Texto extraído
──────────
Desenvolvendo a Escrita Teológica – I


 

As dicas desse texto são um verdadeiro tesouro, fruto da minha experiência e dos meus longos anos de estudos. Posso garantir que se você as observar, elevarão a sua inteligência e sua escrita a um novo patamar. O desenvolvimento da escrita, não importa qual seja a disciplina que você se proponha a escrever, requer paciência, perseverança, repetição e tempo. Antes de mais nada, desenvolver a escrita significa, de fato, aprender a escrever. Significa passar de um estágio a outro em seu nível de escrita e intelectualidade. É mudar o habito de escrever de uma forma comum, ou mesmo simplória, para uma forma superior. É uma verdadeira mudança intelectual.

 

A capacidade de escrever sobre teologia, por exemplo, está relacionada a uma preparação intelectual anterior, ou seja, uma formação intelectual profunda e abrangente que fornecerá o conteúdo da escrita. A mudança de um estágio comum para um mais avançado é decorrente da preparação anterior e do conteúdo adquirido pelos estudos. Considerando particularmente a escrita teológica, ofereço alguns passos que você poderá dar para melhorar sua produção escrita:

 

Primeiro, a teologia tem sua própria linguagem. Cada disciplina tem seu próprio idioma, com seu vocabulário específico. Com a teologia não é diferente. Seu idioma é muito rico e precisa ser conhecido por todo aquele que deseja escrever sobre teologia. Eu me refiro, a princípio, à linguagem geral da teologia, e não à linguagem específica de cada área teológica. Conhecer a linguagem teológica é uma tarefa hercúlea, mas precisa ser feito. Nenhum avanço poderá ser dado na sua escrita teológica se você sequer conhece o idioma da disciplina. A linguagem da disciplina também está relacionada ao público que terá acesso ao seu texto. Textos de teologia geralmente são lidos por pessoas voltadas ao estudo teológico, sejam elas acadêmicas profissionais (teólogos), estudantes leigos ou cristãos sem maior instrução teológica que estão interessados no assunto. Independentemente de quem vai ler o texto, a escrita precisa respeitar o campo a que ela oferece alguma explicação. Ou seja, seu texto precisa seguir a regra da língua da teologia.
──────────
Instruções da tarefa
Você pode dar sequência ao texto sobre o desenvolvimento da escrita teológica, começando logo depois da última frase dele?

Dados fornecidos
──────────
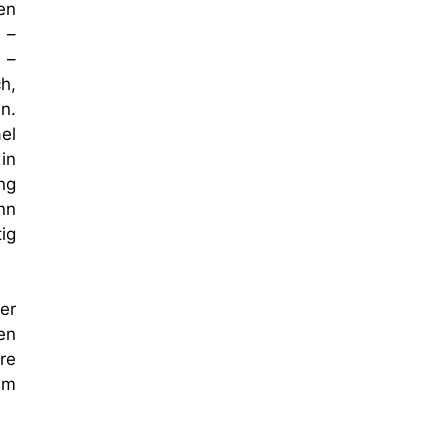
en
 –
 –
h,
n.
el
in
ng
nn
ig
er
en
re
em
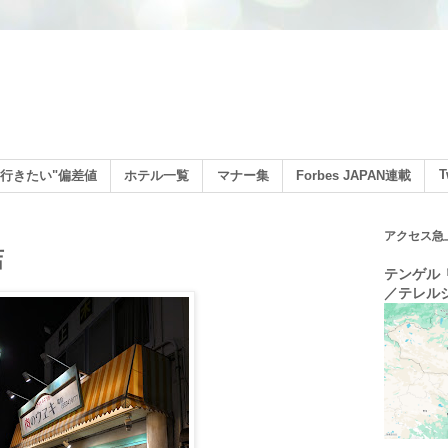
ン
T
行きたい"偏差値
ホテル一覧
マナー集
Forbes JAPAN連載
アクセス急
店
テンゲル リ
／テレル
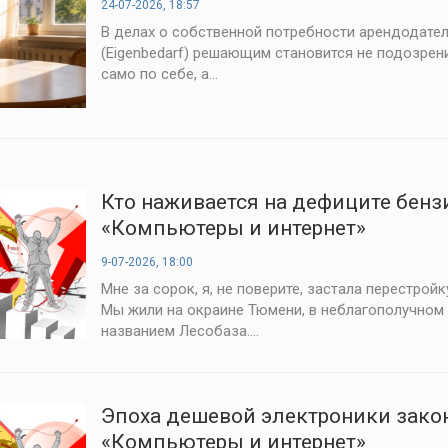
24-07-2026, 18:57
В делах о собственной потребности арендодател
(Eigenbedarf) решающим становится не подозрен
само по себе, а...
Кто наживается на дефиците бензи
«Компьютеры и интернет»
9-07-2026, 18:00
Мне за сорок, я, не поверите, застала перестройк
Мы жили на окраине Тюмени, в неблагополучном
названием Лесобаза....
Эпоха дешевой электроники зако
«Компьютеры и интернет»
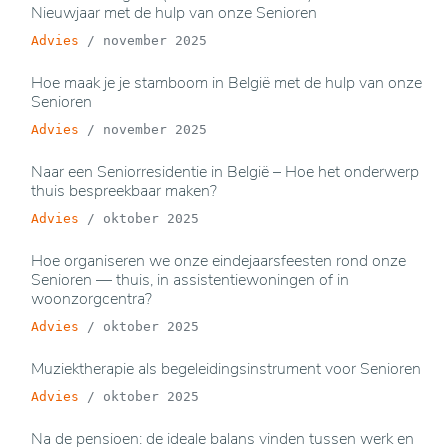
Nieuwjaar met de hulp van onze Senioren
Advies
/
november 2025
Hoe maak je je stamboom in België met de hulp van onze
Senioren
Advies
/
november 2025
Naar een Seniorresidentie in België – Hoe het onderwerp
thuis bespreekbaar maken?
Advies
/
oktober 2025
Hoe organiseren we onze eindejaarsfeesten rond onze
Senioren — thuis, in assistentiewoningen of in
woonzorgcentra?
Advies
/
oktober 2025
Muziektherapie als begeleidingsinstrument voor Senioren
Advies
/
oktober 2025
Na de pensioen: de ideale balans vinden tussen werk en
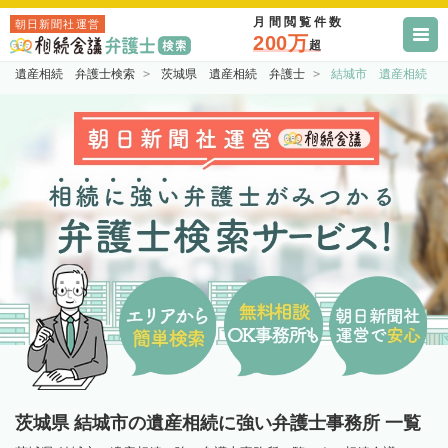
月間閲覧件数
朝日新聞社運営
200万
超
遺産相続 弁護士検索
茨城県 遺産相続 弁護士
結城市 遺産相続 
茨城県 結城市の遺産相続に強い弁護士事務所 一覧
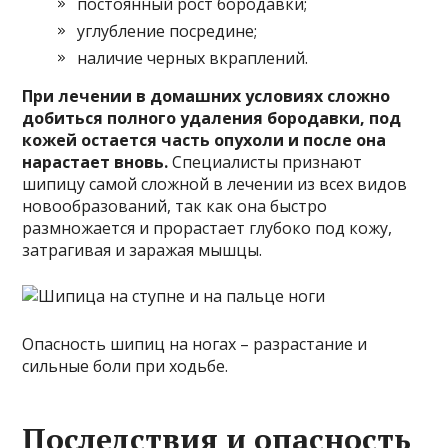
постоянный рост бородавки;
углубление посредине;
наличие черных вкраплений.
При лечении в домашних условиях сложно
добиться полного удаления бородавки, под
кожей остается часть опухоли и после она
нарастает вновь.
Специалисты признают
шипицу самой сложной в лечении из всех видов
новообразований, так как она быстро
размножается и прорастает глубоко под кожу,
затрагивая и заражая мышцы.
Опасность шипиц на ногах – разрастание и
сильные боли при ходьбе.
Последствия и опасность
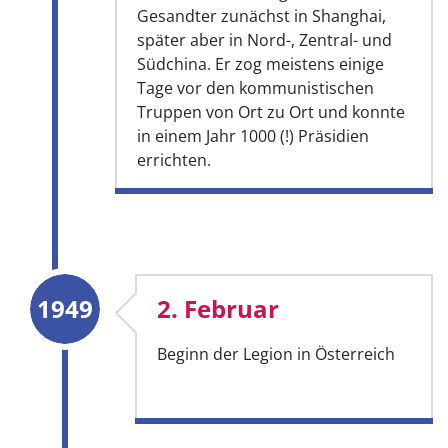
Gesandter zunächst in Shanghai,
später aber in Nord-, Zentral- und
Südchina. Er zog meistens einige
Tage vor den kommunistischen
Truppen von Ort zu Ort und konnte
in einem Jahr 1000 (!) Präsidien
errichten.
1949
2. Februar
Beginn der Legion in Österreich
──────────
Exercício resolvido
 

Se o seu texto é voltado especificamente para teólogos, ele precisa conter o vocabulário próprio da teologia. Termos teológicos devem ser usados com frequência, tendo em vista que todo teólogo tem obrigação de conhecê-los sem que maiores explicações precisem ser dadas para cada novo termo que for surgindo. As Teologias Sistemáticas geralmente estão carregadas de termos teológicos, tais como: expiação, propiciação, queda, subsistência, trindade, expiação vicária, obediência ativa e passiva, substância, essência, monismo, dualismo, dicotomismo, tricotomismo, criacionismo, traducianismo, concurso divino, preordenação, eleição, etc. Além desse tipo de linguagem, há ainda os quase infinitos termos em latim, grego e às vezes em hebraico que permeiam as Teologias Sistemáticas: ad hominem, ad extra, ad intra, ex nihilo, theotokos, parusia, gnosko, kenosis, etc. Todo teólogo tem obrigação de conhecer esse vocabulário. Por ser uma escrita voltada especificamente para o público acadêmico, as pessoas comuns não conseguirão compreender algumas coisas escritas, o que certamente comprometerá o ganho que terão com seu texto. Mas esse não é um problema do texto, e sim do leitor que não está pronto para textos como esse. Isso é verdade para qualquer campo de estudo.

 

O estudante deve estar ciente de que a tarefa dele consiste em conhecer termos e expressões teológicas. As expressões são compostas por construções textuais que são maiores do que uma única palavra. Geralmente as expressões teológicas surgem em latim e costumam aparecer em obras teológicas mais antigas e especializadas. Outro detalhe que o estudante deve estar atento, é quanto à amplitude de significados. Às vezes uma mesma palavra tem significados distintos conforme a disciplina. Um único termo pode ter significado diferente em Teologia, Filosofia ou Direito. O termo grego logos, por exemplo, tem sentido distinto na filosofia de Aristóteles em relação ao evangelho de João. Esse fenômeno dos múltiplos significados é comum.

 

Atenção especial deve ser dada ao desenvolvimento de significados de um mesmo termo em teologia. Alguns termos têm sentido particular na patrística, ganhando novas nuances na teologia medieval, na Reforma, e ainda desenvolvimentos posteriores. Isso significa que o estudante deve observar com atenção qual o significado que o autor que ele está lendo dá ao termo. Às vezes o autor comunica claramente o que deseja dizer, outras vezes ele apenas oferece pistas, porém algumas vezes nada é informado e o leitor precisa se desdobrar para entender o sentido que está sendo dado. O leitor precisa obter material especializado para essa tarefa, tais como Dicionários de termos teológicos, filosóficos, patrísticos, etc. Logo, surge a pergunta: como adquirir (apreender) este vocabulário da língua teológica?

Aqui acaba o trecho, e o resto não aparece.